From a small Remembrance poppy lapel pin to Bruce Lee’s red tracksuit, the exhibition’s items are both commonplace and wholly unique. As such, Antonelli commissioned five contemporary photographers from five different countries to photograph an equal share of the items on the list for the exhibition’s accompanying catalogue. These portraits strip the world-changing garments of their perhaps austere archival exhibition look, and take them into places we’re used to seeing them, like pavements, marketplaces or surreally styled glossy advertisements.

“Fashion has such a profound relationship with photography,” says Antonelli, “from high fashion to high street, to family memories of what the generations above us wore. The photographers we chose, I think, unlock these layers of meaning.” From Senegal, New York, London, Tokyo and Johannesburg respectively, the way photographers Omar Victor Diop, Bobby Doherty, Catherine Losing, Monika Mogi and Kristin-Lee Moolman captured the items on their lists was influenced not only by their own tastes and upbringing, but also by how the garment is viewed within the culture they grew up in.
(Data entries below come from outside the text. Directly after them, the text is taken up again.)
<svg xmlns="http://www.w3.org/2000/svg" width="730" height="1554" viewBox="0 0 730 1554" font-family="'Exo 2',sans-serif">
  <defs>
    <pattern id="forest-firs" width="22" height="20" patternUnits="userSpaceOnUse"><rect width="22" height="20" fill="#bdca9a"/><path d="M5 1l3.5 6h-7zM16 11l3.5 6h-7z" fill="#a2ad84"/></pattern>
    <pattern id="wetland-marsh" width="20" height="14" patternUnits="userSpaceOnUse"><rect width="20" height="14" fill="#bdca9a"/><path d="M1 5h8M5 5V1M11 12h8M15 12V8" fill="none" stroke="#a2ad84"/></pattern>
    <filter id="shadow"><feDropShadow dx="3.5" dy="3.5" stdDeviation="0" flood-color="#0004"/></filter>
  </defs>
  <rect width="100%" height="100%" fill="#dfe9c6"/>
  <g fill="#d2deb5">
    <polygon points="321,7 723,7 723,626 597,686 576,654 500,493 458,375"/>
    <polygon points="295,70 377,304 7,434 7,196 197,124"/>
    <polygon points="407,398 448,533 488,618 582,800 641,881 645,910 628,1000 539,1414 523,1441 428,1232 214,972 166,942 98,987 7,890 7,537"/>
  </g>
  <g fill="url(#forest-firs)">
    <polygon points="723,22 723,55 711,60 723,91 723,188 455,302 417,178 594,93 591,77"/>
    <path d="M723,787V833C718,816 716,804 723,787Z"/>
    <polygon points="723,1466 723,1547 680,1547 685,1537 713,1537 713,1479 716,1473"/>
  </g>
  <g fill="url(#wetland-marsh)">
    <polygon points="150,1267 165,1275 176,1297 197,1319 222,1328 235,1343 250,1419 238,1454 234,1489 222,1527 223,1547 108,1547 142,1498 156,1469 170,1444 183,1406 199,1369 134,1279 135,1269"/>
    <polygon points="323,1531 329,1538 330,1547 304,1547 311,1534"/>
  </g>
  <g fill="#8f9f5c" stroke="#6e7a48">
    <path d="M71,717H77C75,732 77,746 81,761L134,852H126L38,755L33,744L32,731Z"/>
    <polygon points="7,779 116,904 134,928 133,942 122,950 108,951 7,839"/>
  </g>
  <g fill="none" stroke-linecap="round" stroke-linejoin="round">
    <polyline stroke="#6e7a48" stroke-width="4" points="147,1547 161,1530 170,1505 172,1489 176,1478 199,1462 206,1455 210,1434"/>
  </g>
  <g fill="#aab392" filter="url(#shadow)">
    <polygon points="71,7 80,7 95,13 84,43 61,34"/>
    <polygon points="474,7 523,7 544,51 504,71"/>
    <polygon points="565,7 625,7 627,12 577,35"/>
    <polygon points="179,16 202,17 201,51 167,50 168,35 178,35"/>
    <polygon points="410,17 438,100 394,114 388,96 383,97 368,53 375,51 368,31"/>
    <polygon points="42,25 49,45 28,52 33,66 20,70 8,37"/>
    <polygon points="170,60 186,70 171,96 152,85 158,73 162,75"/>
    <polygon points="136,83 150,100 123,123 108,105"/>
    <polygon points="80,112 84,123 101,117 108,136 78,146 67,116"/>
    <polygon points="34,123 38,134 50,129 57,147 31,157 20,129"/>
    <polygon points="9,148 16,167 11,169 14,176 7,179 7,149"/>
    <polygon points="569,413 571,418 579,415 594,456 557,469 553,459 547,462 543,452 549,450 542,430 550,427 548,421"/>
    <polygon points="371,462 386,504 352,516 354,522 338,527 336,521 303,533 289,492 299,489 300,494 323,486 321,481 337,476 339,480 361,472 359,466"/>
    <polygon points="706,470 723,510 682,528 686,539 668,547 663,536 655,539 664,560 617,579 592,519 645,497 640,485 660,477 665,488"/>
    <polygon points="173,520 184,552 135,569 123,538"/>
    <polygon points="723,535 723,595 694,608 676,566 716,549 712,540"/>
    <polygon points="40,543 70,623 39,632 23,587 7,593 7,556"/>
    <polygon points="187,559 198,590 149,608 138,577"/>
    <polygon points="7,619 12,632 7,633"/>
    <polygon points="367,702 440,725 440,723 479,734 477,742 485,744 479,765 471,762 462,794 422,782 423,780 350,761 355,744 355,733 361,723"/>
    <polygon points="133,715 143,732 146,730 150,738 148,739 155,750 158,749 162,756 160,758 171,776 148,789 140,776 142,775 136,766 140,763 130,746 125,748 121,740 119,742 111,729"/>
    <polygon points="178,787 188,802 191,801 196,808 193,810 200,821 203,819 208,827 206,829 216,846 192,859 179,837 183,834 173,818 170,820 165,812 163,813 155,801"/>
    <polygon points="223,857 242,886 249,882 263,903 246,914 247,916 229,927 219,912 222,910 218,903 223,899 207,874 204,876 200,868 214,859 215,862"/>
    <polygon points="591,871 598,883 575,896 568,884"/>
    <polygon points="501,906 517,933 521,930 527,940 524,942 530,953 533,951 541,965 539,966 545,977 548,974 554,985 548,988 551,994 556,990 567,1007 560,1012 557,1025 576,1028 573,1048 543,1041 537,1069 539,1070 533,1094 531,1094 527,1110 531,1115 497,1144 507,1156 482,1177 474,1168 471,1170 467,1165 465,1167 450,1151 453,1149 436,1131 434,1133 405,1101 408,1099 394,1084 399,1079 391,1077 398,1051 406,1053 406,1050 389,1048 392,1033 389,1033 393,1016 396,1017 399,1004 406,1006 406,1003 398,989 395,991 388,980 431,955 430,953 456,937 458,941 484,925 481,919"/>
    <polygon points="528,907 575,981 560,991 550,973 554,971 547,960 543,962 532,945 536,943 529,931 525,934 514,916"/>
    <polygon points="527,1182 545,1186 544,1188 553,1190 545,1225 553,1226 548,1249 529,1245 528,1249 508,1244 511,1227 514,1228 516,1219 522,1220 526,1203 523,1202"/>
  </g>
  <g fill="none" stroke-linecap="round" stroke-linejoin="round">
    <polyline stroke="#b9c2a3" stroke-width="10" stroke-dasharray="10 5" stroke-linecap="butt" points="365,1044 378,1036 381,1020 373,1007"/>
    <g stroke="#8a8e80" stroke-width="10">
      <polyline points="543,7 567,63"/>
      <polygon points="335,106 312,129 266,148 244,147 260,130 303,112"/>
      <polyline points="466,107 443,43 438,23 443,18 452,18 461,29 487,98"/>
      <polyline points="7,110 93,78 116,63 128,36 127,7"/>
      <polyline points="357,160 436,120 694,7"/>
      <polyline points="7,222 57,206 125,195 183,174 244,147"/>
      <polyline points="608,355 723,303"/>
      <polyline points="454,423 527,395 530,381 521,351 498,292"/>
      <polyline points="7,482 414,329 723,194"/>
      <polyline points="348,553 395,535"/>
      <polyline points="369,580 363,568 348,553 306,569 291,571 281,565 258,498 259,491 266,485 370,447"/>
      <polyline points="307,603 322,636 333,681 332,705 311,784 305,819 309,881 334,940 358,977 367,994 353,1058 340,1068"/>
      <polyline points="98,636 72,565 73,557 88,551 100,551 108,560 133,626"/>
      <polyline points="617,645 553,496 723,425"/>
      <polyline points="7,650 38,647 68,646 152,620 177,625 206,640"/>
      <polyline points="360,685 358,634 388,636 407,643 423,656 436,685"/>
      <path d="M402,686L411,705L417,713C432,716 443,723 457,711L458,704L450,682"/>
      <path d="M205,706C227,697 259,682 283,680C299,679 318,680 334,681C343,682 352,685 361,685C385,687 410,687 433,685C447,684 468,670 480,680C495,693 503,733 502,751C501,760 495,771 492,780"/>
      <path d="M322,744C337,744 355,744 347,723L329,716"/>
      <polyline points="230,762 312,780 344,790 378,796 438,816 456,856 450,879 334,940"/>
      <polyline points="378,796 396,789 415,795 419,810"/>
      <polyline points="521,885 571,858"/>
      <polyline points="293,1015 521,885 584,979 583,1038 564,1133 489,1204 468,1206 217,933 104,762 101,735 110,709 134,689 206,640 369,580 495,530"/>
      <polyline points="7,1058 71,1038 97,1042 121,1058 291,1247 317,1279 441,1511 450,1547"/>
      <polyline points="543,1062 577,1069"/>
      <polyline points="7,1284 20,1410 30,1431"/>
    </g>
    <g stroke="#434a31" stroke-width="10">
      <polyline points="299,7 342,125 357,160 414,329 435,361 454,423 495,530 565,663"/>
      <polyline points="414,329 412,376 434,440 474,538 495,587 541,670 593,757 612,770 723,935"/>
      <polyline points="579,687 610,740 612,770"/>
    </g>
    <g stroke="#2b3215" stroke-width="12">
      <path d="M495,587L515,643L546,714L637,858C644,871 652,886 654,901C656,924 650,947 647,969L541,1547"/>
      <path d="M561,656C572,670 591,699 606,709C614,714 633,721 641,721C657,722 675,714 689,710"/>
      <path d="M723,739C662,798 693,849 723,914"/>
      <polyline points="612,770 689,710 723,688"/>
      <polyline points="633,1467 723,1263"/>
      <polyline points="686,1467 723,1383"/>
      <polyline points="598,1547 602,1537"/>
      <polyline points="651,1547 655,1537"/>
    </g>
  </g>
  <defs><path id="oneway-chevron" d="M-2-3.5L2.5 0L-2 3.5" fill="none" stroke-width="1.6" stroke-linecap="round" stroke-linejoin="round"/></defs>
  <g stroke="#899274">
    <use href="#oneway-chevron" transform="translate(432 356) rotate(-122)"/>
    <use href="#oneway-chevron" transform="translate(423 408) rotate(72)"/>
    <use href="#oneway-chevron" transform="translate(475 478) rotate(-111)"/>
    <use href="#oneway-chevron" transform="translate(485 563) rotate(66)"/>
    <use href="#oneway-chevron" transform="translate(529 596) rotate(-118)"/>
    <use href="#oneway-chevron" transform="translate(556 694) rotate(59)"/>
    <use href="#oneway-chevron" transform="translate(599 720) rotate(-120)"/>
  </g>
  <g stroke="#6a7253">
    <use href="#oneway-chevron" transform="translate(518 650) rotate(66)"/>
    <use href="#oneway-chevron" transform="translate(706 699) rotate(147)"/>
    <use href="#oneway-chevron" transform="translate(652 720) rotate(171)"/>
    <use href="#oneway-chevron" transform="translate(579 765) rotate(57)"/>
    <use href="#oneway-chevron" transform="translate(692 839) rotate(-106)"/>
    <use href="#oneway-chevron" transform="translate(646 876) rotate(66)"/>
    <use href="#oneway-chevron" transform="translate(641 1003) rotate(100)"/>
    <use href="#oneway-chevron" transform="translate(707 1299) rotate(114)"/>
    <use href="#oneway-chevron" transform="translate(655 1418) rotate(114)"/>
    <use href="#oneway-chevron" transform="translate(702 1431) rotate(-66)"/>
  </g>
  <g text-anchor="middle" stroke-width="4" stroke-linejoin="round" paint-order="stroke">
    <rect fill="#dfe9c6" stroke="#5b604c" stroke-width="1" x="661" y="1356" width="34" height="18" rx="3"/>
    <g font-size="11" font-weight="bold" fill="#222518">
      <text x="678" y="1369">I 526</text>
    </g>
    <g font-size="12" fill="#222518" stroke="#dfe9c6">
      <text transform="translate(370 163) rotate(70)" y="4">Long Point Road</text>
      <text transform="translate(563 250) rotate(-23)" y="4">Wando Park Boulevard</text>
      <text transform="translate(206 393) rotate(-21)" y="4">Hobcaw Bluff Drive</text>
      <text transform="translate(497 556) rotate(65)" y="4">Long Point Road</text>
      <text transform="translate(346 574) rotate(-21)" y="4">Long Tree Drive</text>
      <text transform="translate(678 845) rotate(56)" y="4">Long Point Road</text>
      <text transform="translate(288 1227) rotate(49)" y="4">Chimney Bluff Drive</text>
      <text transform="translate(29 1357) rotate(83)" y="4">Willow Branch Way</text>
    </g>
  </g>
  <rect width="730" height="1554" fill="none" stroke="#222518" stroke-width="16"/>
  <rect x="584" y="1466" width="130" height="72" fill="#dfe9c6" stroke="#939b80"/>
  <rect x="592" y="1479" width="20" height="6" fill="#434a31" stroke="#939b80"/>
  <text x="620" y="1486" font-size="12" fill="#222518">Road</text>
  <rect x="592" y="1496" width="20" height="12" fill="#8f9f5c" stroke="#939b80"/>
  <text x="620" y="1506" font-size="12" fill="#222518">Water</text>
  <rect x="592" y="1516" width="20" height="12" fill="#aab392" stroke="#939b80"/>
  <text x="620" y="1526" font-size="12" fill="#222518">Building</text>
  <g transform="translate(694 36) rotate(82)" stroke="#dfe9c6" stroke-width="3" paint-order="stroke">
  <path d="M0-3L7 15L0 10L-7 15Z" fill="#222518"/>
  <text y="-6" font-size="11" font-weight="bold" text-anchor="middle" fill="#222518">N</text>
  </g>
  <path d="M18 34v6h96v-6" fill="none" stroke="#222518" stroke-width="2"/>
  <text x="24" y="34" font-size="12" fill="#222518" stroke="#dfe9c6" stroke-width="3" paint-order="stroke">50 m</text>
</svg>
A drawstring Nike backpack is worn by someone with a matching Nike swoosh shaved into their head, in one photograph taken by London-based photographer Catherine Losing, who told AnOther more about the commission: “That backpack reminded me of the “swoosh” that boys from my school near Doncaster shaved into the back of their heads in the late ‘90s. Anna [Lomax, Losing’s longterm collaborator, who styled each look] had the same reference point, apparently it was also a big thing in south London.”

That portrait shows how blurred the cultural ownership of what we wear can be: a shaved swoosh might seem familiar to anyone who grew up in 1990s Britain, but look closer and you realise it’s style that’s been adopted by kids, rappers and footballers from all over the world for the past three decades.

The bucket hat, the Birkin, the leather jacket, the balaclava and a padded, form-fitting dress from Rei Kawakubo’s Body Meets Dress, Dress Meets Body collection for Commes des Garçons in 1997 were some of the items on Losing and Lomax’s list. “Anna and I would do separate moodboards for the items, then come together and chat through it all,” says Losing. “Usually there’d be a lot of crossover with references and how we imagined approaching them.” Once they’d planned how each item would be represented, they had the sometimes tricky task of sourcing the garments, or making them themselves.

Their sumptuous take on Body Meets Dress, Dress Meets Body could be mistaken for a pile of oversized foam hair rollers – or nifty neck pillows. “I don’t want to give away Anna’s trade secrets,” Losing told us via email, “but I think it was a pair of leggings with salt in!” Sourcing an Hermès Birkin bag on the other hand, proved near impossible: “We had a complete nightmare trying to get hold of one, which is exactly why it’s in the exhibition; Hermès created a massive buzz by making them unattainable. Even MoMA struggled. Luckily it turned out a colleague knew a collector who very kindly lent us one for the shoot. But I was so terrified by its value – it’s worth more than a couple of houses back where I’m from – that I employed security to transport the bag.”

Whether you’re walking through the exhibition or leafing through the accompanying catalogue, it’s hard not to want some of these items for yourself. Of course, there’s a faithful Gore-Tex or a Breton jumper that you may well already own. But just imagine owning Donna Karan’s 1985 Seven Easy Pieces capsule collection for yourself. “I’m more like Jeff Goldblum in The Fly,” says Losing. “I have multiples of the same jeans, T-shirts and turtlenecks. I’m so boring! Anna is more exciting, she’s always got a great manicure or pair of Air Force Ones.”

Items: Is Fashion Modern? runs until January 28, 2018 at MoMA, New York.